Resalis takes aim at ‘master regulator of metabolism’

Start-up uses antisense oligonucleotides to target non-coding RNA

by Gina Vitale
February 22, 2023

 

An illustration of microRNA. It's a long, gently twisting blue strand, with short prongs coming out of it like teeth on a comb.
Credit: Shutterstock
An illustration of microRNA

Since the advent of the Moderna and Pfizer-BioNTech COVID-19 vaccines, RNA-based drug and vaccine candidates have garnered significant cash and attention. RNA is a hot topic. According to the team at Resalis Therapeutics, it’s also a hot target.

Italy-based Resalis launched today with €10 million ($10.7 million) to develop therapies targeting non-coding RNA to treat metabolic diseases. Non-coding RNA is RNA that does not get translated into a protein. One such type, called microRNA, gloms onto a strand of messenger RNA (mRNA), blocking a portion of that strand from being translated. As the name suggests, microRNA are very small—usually around 20–24 nucleotides, says Riccardo Panella, Resalis’s chief scientific officer and cofounder—and they can bind to several different mRNAs.

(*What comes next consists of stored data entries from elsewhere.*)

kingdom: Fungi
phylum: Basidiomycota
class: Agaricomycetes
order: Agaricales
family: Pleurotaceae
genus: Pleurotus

With their lead candidate, Resalis is targeting a specific microRNA called microRNA-22 (miR-22). “We say it’s the master regulator of metabolism,” Sakari Kauppinen, Resalis’s chief technology officer and cofounder. miR-22 has targets in multiple different pathways, including lipid biosynthesis and inflammation, which are central to obesity and nonalcoholic fatty liver disease, Panella says. Resalis intends to go after both conditions with a mir-22 inhibitor.

Their lead candidate, RES-010, is an antisense oligonucleotide, with acomplementary sequence to mir-22’s, allowing it to bind to the microRNA target. This should prevent mir-22 from binding to mRNA strands and blocking translation.

Inhibiting miR-22 should allow the team to control multiple pathways while only inhibiting one target, an approach that Panella says gives them a leg up on competitors. Other companies’ approaches mostly take aim at targets that don’t have the same master-regulator role, like proteins. “We have to acknowledge that this particular disease is very complex,” he says, referring to obesity. “And finding a single protein that can control everything is kind of a dream—but we don’t live in dreams.”

Drugs that induce weight loss have received significant attention in recent years. In May of last year, the US Food and Drug Administration approved Eli Lilly and Company’s Mounjaro (tirzepatide) for type 2 diabetes, and the FDA has given Lilly fast track designation for the evaluation of the drug for the treatment of adults with “obesity” or who are “overweight” with weight-related comorbidities. Novo Nordisk’s type 2 diabetes drug Ozempic (semaglutide), which acts on one of the same receptors as Mounjaro, was approved for chronic weight management in 2021 under the name Wegovy.